For target state recommendation, shortlist the best-fit AI technology or service stack based on the feasibility assessments. This includes recommending appropriate AI models and frameworks, suitable data storage solutions, necessary virtual machines, or containers (GPU, CPUs) and programming languages & LLM models. Finally, define a future roadmap for implementing the recommended AI technology, outlining deployment and integration strategies.

6. Fully Managed AI infrastructure from Cloud Service Providers

It may not be the right business case for organisations who don’t have deep pockets or the required skillset to build the AI infrastructure, LLM models, deep learning frameworks or the machine learning libraries from scratch. Cloud service providers like AWS, Azure & Google Cloud offers fully managed AI services and AI trained models that may reduce organisation’s initial investments.
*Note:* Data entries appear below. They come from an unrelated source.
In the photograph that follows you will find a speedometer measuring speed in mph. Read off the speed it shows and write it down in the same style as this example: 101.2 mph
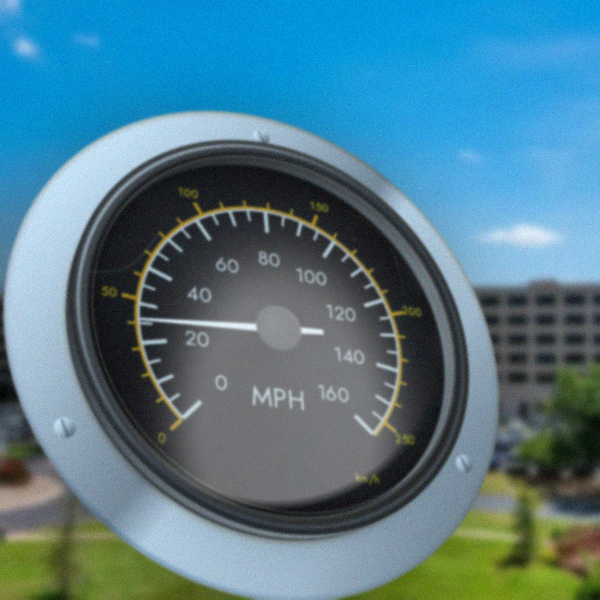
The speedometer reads 25 mph
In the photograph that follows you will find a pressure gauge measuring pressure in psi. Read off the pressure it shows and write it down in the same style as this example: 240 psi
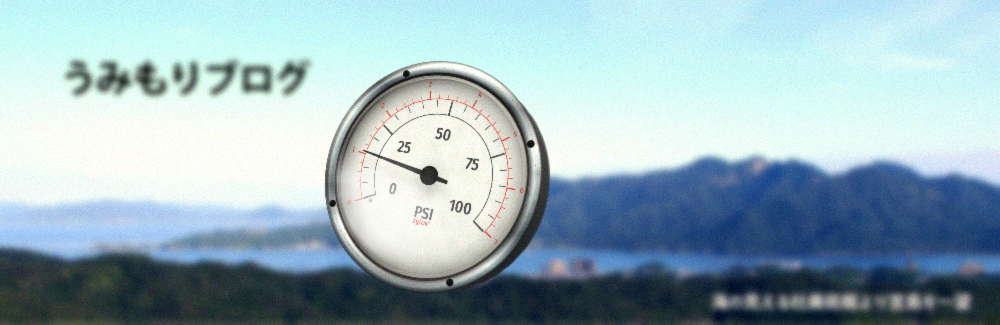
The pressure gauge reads 15 psi
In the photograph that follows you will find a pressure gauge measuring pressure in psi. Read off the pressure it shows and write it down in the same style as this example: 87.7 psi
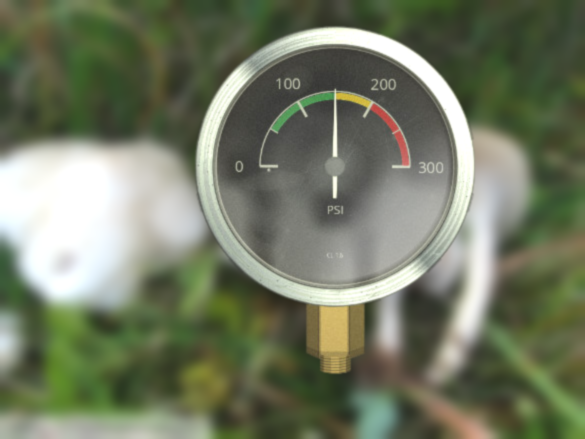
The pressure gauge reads 150 psi
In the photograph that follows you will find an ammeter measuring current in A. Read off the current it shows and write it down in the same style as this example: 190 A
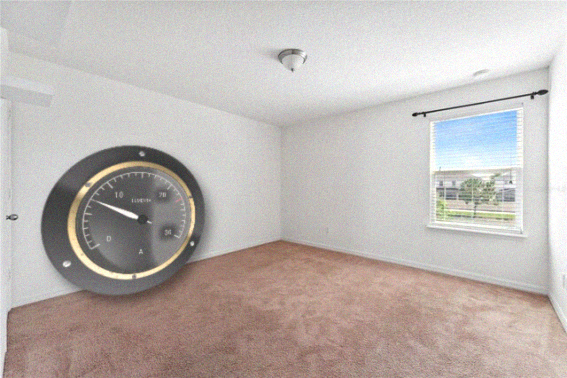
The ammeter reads 7 A
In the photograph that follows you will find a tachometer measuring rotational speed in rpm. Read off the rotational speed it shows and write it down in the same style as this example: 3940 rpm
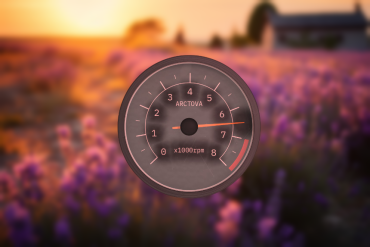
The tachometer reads 6500 rpm
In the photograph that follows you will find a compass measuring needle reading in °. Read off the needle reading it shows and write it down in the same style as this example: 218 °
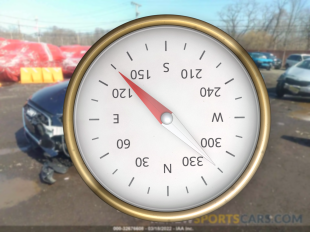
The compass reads 135 °
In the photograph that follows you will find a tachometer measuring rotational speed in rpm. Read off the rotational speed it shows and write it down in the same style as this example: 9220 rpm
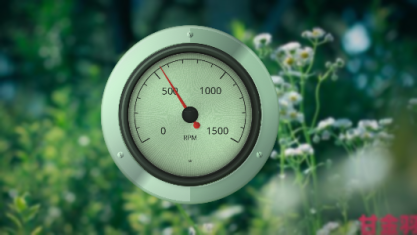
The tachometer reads 550 rpm
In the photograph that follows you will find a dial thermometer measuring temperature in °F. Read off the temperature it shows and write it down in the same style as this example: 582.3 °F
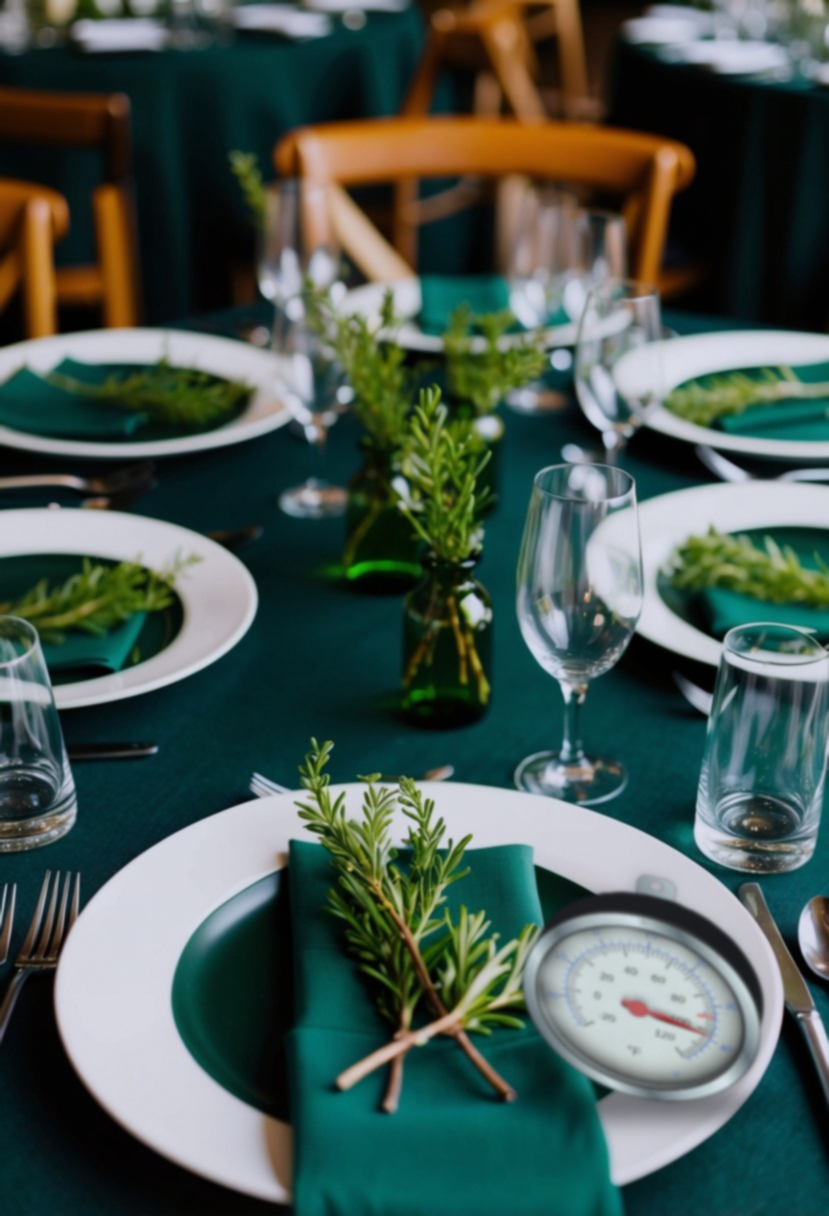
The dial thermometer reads 100 °F
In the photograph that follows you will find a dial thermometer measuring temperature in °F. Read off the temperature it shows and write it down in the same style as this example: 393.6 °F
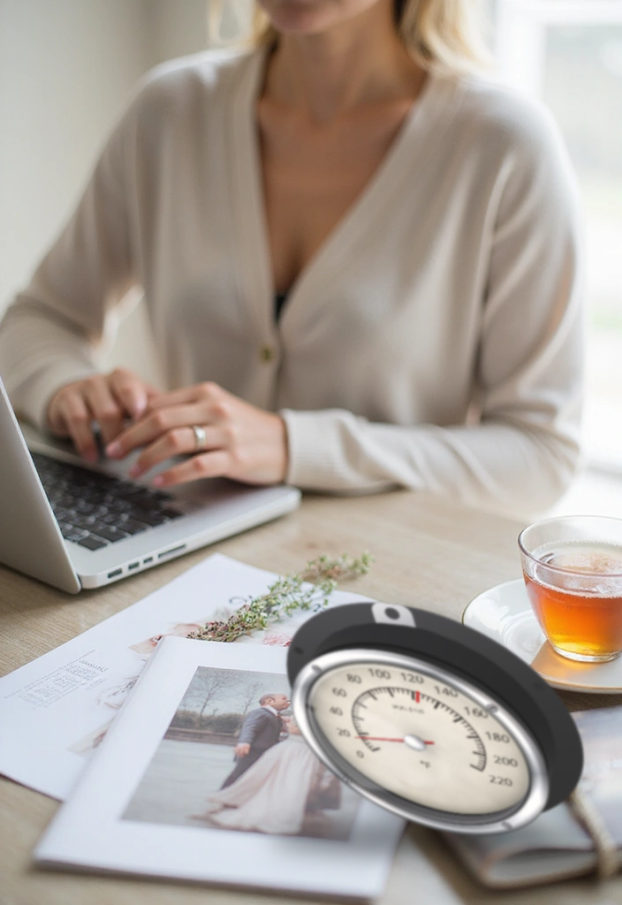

To name a few, there is Amazon Bedrock, Amazon SageMaker, AWS Deep Learning AMIs from AWS; Azure Machine Learning, Azure Cognitive Services, Azure Databricks from Microsoft Azure and Google Vertex AI, BigQuery ML, TensorFlow on Google Cloud from Google Cloud.

7. Conclusion

Artificial Intelligence has been with us since last few years and has shown a tremendous growth year on year. With technology getting more matured and AI becoming the crucial link for businesses to grow multi-folds, all the components of an AI model/ platform need to be addressed by organisations. They must engage in thorough planning, starting with a comprehensive discovery of their current state to understand existing capabilities and gaps. This groundwork enables informed decisions when selecting the appropriate AI technology stack, ensuring the infrastructure is robust, scalable, future proof, and aligned with the specific needs of their AI use cases.